• RECORD EXTRACTS:
┄┄┄┄┄┄┄┄┄┄

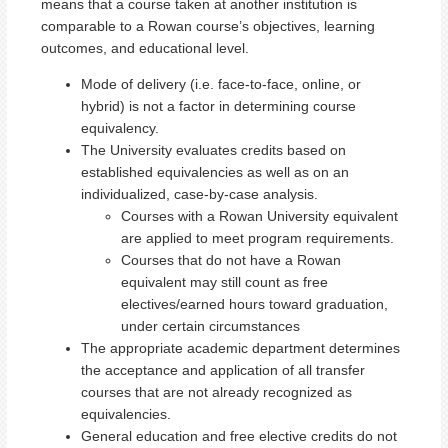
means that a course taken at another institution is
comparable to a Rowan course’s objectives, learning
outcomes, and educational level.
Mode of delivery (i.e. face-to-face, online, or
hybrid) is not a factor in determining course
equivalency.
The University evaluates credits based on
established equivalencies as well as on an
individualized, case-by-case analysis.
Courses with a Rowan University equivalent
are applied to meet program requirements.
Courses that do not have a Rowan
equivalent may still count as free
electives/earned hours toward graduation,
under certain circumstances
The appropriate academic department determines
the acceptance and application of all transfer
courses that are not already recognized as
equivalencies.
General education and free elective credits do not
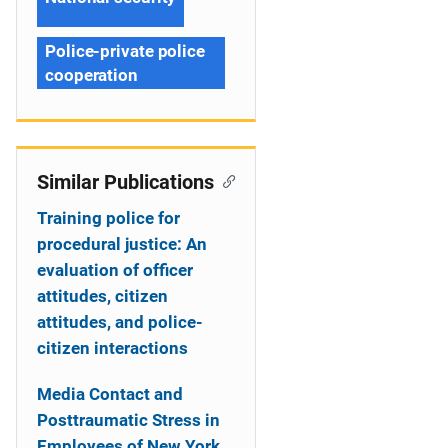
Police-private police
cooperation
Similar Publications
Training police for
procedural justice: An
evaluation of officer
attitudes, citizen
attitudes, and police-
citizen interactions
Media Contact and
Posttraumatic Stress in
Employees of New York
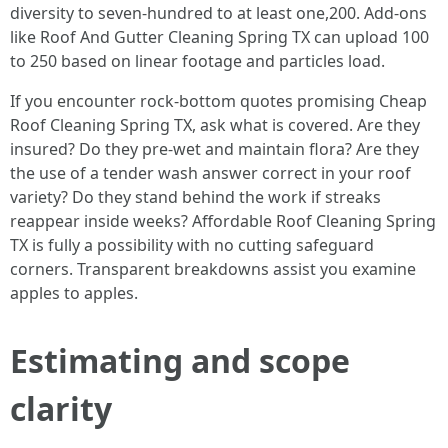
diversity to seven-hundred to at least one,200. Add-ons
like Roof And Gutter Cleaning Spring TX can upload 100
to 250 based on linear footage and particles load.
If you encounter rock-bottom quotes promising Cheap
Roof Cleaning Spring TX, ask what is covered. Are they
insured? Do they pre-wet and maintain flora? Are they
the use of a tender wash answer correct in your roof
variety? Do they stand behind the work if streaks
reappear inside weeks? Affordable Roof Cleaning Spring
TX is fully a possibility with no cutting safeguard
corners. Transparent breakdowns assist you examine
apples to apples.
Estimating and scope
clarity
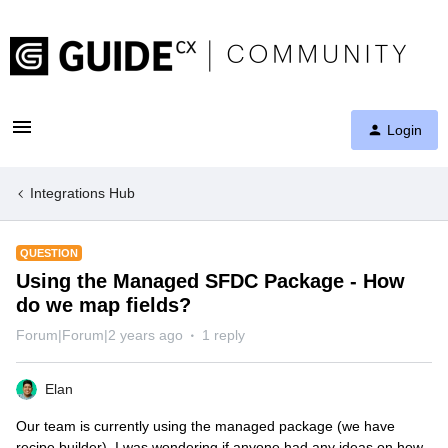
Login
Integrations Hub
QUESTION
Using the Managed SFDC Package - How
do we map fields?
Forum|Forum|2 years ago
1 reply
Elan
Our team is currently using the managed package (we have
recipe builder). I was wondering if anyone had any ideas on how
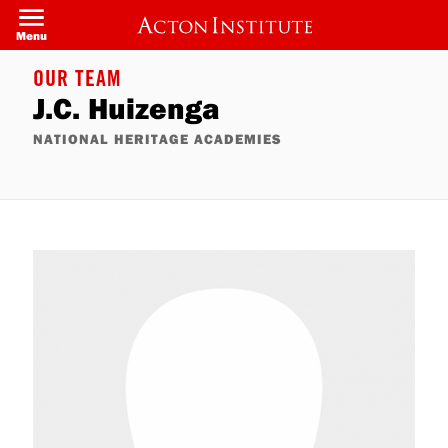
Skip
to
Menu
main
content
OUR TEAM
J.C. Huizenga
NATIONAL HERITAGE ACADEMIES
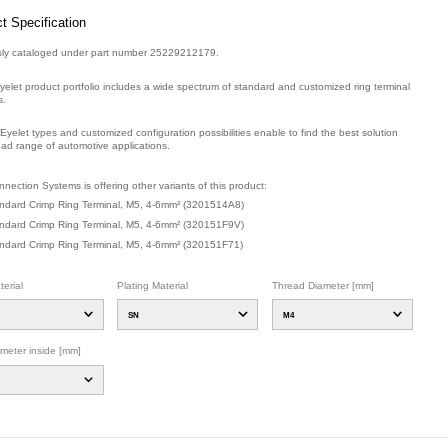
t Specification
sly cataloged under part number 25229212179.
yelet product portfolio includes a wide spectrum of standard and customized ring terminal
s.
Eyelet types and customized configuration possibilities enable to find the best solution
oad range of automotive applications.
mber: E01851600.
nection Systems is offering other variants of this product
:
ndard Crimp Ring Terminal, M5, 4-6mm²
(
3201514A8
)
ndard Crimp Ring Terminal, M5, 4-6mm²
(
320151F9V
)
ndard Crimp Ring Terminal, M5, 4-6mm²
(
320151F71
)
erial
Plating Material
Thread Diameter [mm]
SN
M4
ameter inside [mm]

┄┄┄┄┄┄┄┄┄┄

• WORK ORDER: Transcribe every line of text in the data above without any change, leaving out the picture markers.

• EXERCISE SOLUTION:
means that a course taken at another institution is
comparable to a Rowan course’s objectives, learning
outcomes, and educational level.
Mode of delivery (i.e. face-to-face, online, or
hybrid) is not a factor in determining course
equivalency.
The University evaluates credits based on
established equivalencies as well as on an
individualized, case-by-case analysis.
Courses with a Rowan University equivalent
are applied to meet program requirements.
Courses that do not have a Rowan
equivalent may still count as free
electives/earned hours toward graduation,
under certain circumstances
The appropriate academic department determines
the acceptance and application of all transfer
courses that are not already recognized as
equivalencies.
General education and free elective credits do not
Police-private police
cooperation
Similar Publications
Training police for
procedural justice: An
evaluation of officer
attitudes, citizen
attitudes, and police-
citizen interactions
Media Contact and
Posttraumatic Stress in
Employees of New York
diversity to seven-hundred to at least one,200. Add-ons
like Roof And Gutter Cleaning Spring TX can upload 100
to 250 based on linear footage and particles load.
If you encounter rock-bottom quotes promising Cheap
Roof Cleaning Spring TX, ask what is covered. Are they
insured? Do they pre-wet and maintain flora? Are they
the use of a tender wash answer correct in your roof
variety? Do they stand behind the work if streaks
reappear inside weeks? Affordable Roof Cleaning Spring
TX is fully a possibility with no cutting safeguard
corners. Transparent breakdowns assist you examine
apples to apples.
Estimating and scope
clarity
Login
Integrations Hub
QUESTION
Using the Managed SFDC Package - How
do we map fields?
Forum|Forum|2 years ago
1 reply
Elan
Our team is currently using the managed package (we have
recipe builder). I was wondering if anyone had any ideas on how
Skip
to
Menu
main
content
OUR TEAM
J.C. Huizenga
NATIONAL HERITAGE ACADEMIES
t Specification
sly cataloged under part number 25229212179.
yelet product portfolio includes a wide spectrum of standard and customized ring terminal
s.
Eyelet types and customized configuration possibilities enable to find the best solution
oad range of automotive applications.
mber: E01851600.
nection Systems is offering other variants of this product
:
ndard Crimp Ring Terminal, M5, 4-6mm²
(
3201514A8
)
ndard Crimp Ring Terminal, M5, 4-6mm²
(
320151F9V
)
ndard Crimp Ring Terminal, M5, 4-6mm²
(
320151F71
)
erial
Plating Material
Thread Diameter [mm]
SN
M4
ameter inside [mm]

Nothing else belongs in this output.